How to mask a password in Java 5?

Question

I am trying to mask a password in Java. Sun java has suggested a way to mask a password as follows.

Masking a password

It uses a simple way to do that.

public void run () {
  stop = true;
  while (stop) {
     System.out.print("\010*");
 try {
    Thread.currentThread().sleep(1);
     } catch(InterruptedException ie) {
        ie.printStackTrace();
     }
  }
}

But this approach has several drawbacks.

1. If the user uses the arrow keys + delete keys the password gets revealed.

2. If the user accidentally press 2 keys at the same time (Extremely high typing speed) some characters does not get masked.

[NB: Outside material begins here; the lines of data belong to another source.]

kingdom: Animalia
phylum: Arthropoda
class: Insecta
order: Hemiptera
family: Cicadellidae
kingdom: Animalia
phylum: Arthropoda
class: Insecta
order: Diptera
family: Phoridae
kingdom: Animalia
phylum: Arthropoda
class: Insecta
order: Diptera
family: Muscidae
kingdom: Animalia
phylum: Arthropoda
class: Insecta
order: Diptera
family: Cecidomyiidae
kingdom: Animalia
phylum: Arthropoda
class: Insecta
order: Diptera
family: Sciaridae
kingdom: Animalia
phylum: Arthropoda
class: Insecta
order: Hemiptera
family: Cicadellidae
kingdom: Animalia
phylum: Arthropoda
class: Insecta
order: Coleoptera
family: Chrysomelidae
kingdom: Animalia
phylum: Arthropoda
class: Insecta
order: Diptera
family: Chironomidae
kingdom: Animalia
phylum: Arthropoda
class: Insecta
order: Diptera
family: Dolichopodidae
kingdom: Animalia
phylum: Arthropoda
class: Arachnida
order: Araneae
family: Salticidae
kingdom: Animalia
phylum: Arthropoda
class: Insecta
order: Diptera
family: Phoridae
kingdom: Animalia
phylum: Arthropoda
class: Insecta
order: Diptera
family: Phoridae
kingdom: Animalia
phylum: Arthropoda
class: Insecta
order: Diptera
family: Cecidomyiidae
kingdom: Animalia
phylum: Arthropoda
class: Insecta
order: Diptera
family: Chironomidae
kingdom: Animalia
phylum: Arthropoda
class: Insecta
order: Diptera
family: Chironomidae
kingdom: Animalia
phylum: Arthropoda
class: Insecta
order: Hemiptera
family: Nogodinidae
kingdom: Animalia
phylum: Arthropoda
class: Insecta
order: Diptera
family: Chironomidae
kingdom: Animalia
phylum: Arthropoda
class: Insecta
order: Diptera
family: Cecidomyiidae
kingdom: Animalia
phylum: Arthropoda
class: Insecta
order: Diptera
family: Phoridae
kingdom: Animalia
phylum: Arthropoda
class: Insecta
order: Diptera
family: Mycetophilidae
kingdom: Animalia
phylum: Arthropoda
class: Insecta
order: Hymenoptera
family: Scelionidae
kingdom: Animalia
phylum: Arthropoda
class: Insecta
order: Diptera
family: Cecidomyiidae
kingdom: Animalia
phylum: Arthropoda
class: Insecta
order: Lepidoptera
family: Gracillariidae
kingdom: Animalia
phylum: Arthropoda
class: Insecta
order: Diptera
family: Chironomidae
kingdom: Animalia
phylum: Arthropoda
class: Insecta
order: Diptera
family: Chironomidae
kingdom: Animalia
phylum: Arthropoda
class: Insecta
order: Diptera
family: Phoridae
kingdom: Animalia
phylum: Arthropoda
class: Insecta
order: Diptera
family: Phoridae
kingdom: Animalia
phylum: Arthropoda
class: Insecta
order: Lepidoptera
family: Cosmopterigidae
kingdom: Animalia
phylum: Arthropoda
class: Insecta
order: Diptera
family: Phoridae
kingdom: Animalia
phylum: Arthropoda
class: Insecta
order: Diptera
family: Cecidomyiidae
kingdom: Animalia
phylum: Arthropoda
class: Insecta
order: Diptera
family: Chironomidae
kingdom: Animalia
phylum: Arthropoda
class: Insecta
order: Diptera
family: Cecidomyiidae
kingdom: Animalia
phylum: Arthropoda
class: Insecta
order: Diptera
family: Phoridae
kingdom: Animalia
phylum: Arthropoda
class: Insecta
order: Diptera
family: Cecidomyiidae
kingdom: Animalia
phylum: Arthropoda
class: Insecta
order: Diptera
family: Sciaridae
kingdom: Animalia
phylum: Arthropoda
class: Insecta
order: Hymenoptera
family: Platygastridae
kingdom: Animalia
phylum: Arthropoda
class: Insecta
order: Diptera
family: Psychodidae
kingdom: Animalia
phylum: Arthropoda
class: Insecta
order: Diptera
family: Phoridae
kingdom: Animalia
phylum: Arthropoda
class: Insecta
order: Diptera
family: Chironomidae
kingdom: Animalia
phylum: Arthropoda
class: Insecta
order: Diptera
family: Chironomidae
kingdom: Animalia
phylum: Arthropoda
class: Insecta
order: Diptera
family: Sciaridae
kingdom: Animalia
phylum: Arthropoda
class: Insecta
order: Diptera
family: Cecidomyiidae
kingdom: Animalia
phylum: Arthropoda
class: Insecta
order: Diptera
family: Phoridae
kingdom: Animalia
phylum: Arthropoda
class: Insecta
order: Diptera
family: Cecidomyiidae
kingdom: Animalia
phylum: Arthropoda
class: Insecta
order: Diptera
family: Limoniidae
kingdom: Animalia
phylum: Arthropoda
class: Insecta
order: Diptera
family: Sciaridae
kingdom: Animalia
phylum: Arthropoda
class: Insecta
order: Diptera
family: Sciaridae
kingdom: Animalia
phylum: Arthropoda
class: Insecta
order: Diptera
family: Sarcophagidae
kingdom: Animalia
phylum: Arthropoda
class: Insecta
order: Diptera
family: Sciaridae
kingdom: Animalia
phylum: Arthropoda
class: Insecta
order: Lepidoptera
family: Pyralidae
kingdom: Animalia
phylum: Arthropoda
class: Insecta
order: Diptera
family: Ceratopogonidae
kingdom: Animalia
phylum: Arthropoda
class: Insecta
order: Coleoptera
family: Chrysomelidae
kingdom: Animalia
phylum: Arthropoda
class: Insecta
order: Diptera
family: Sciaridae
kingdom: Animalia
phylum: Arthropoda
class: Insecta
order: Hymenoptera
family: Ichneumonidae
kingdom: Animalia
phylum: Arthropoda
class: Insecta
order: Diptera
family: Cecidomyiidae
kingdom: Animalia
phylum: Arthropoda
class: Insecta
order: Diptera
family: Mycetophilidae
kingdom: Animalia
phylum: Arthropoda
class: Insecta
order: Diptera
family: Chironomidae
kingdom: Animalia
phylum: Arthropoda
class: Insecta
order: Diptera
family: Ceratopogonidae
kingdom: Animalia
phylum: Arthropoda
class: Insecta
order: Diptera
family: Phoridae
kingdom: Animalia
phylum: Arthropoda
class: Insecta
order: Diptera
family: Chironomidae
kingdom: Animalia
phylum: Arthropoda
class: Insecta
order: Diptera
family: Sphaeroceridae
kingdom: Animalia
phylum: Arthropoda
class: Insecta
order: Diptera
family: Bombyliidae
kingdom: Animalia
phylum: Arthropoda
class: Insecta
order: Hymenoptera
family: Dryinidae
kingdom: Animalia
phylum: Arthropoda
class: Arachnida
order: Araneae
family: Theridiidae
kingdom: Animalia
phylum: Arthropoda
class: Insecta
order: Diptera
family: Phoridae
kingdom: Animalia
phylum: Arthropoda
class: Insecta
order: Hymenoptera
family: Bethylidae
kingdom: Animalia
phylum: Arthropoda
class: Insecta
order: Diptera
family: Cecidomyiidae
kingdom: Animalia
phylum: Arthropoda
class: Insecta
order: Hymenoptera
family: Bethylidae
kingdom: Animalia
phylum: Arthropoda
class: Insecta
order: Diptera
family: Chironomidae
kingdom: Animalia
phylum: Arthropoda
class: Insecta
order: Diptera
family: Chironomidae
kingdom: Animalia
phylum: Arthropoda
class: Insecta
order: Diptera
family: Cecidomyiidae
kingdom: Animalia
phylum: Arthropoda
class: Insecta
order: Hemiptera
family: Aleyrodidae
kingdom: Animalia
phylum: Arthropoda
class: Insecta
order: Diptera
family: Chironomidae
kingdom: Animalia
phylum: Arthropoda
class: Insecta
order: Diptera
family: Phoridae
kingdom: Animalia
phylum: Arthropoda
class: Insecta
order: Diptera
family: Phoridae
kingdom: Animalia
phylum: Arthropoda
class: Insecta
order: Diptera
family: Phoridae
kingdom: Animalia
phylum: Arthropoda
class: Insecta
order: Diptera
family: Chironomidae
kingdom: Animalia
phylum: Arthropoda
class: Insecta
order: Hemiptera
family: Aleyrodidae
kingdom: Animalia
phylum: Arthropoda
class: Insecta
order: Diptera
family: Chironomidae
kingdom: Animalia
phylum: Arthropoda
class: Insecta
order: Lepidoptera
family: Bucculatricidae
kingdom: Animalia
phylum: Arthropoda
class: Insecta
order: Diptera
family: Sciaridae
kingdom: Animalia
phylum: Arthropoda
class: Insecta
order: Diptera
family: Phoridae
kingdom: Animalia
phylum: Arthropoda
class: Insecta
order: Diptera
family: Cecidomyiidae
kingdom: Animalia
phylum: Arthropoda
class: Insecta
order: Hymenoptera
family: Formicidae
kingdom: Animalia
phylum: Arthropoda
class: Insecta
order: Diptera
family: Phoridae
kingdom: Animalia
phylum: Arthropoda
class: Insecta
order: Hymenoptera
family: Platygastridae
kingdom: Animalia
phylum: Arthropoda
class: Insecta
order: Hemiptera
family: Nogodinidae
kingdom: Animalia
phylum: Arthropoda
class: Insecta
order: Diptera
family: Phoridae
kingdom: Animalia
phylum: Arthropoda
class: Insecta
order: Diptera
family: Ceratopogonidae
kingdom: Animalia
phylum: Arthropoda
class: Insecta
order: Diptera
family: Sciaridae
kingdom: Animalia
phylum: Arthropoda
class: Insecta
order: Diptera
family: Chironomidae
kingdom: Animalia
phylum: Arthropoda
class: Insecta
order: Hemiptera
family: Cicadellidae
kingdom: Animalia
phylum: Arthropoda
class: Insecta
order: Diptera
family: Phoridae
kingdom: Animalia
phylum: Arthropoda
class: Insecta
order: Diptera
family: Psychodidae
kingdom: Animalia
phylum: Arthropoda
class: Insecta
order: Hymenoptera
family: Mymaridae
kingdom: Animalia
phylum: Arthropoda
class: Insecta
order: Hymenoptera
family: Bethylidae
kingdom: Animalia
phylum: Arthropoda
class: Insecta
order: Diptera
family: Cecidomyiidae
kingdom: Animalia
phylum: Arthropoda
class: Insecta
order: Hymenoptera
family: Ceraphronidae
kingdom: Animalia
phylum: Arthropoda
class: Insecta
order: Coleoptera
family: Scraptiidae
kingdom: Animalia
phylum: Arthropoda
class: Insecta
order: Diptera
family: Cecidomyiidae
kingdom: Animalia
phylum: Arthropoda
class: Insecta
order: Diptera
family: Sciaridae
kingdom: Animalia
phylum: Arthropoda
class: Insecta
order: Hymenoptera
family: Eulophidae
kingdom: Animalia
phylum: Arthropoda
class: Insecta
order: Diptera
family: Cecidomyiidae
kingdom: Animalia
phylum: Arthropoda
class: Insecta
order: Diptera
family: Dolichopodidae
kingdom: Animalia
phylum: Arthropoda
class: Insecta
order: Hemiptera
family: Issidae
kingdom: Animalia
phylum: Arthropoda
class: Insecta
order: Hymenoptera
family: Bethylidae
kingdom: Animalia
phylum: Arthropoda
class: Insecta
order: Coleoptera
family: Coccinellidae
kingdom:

Do you guys think of any way that can get a 100% correct masking?

Answer 1

Use Console.readPassword().

Answer 2

You can now use System.console();

Console c = System.console();
if (c == null) {
    System.err.println("No console.");
    System.exit(1);
}


char [] password = c.readPassword("Enter your password: ");

Answer 3

Using certain syscalls (on windows and unix) you can disable echoing of characters to console. This is what System.console() does, but it works also in Java.

I'm using JNA to map certain syscall of unix and windows in a private branch of jline:

• on unix I'm using the termios structure and tcgetattr/tcsetattr
• on windows I'm using GetConsoleMode and SetConsoleMode.

If you need code example leave a comment.

Answer 4

With the JDK 6.0, you have the java sources of the classes, including Console : I just verified and this class has only Java 5.0 dependencies.

So, in your project, you can create a copy of this Console class, and then use the readPassword method. I did not try but it should work.